The latest takes no chances, with popular stars (including Marion Cotillard and Vincent Cassel as Cleopatra and Julius Caesar) alongside cameos from rappers, YouTubers and even footballer Zlatan Ibrahimovic designed to tempt younger viewers back to cinemas.
"Big films like this represent the joy, the celebration of making cinema in a very free and very broad way," said Gilles Lellouche, who inherits the large britches of Obelix from previous star Gerard Depardieu.
Outside Europe, the prospects are less clear.
The makers had hoped for success in China, where the film is set. Director Guillaume Canet (who also stars as Asterix) travelled with President Emmanuel Macron to Beijing in 2019 to win the right to film on the Great Wall. But the pandemic ultimately scuppered the plan, and the film has yet to find a Chinese distributor.
Britain and the United States are also tricky markets since audiences are unaccustomed to dubbed or subtitled family fare.
It has been more than a decade since "The Artist" and "The Intouchables" broke records abroad.
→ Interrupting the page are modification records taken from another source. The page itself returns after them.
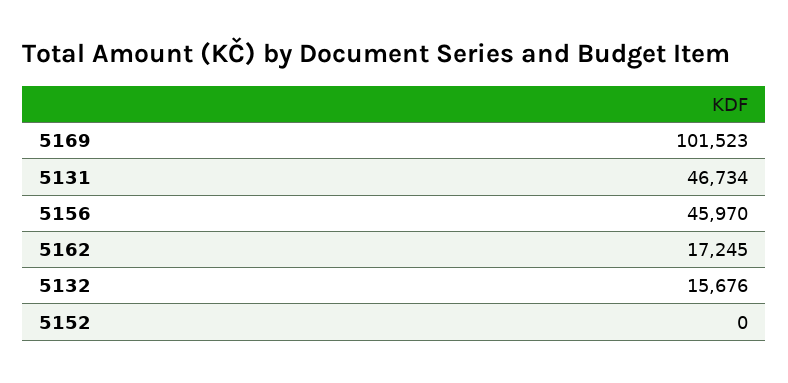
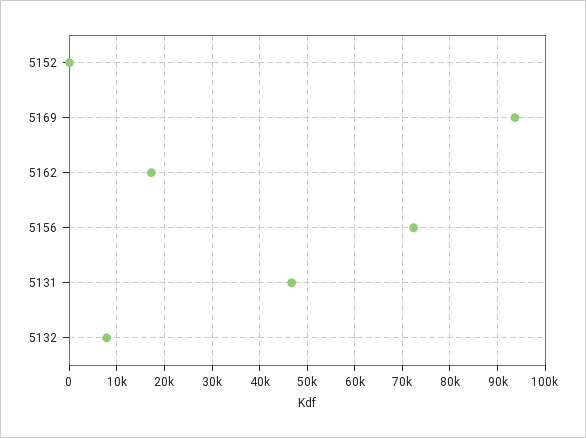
  {
-   "5169": 101523,
+   "5169": 94000,
    "5131": 46734,
-   "5156": 45970,
+   "5156": 72000,
    "5162": 17245,
-   "5132": 15676,
+   "5132": 8000,
    "5152": 0
  }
But despite occasional blockbusters like "Lucy" and "Valerian and the City of a Thousand Planets" from Luc Besson, overseas ticket sales have been on a downward trend.
That could change. It's no surprise that "Asterix" is being released on Netflix in the US -- the streamer has done much to overcome traditional American aversion to subtitles with hit foreign shows, including France's "Lupin" and "Call My Agent".
"The time is right for updates of 'The Three Musketeers' and 'Asterix' to find success in America where fans are hungry for movies and shows with diverse and exciting points of view," said Paul Dergarabedian, of US media analysts Comscore.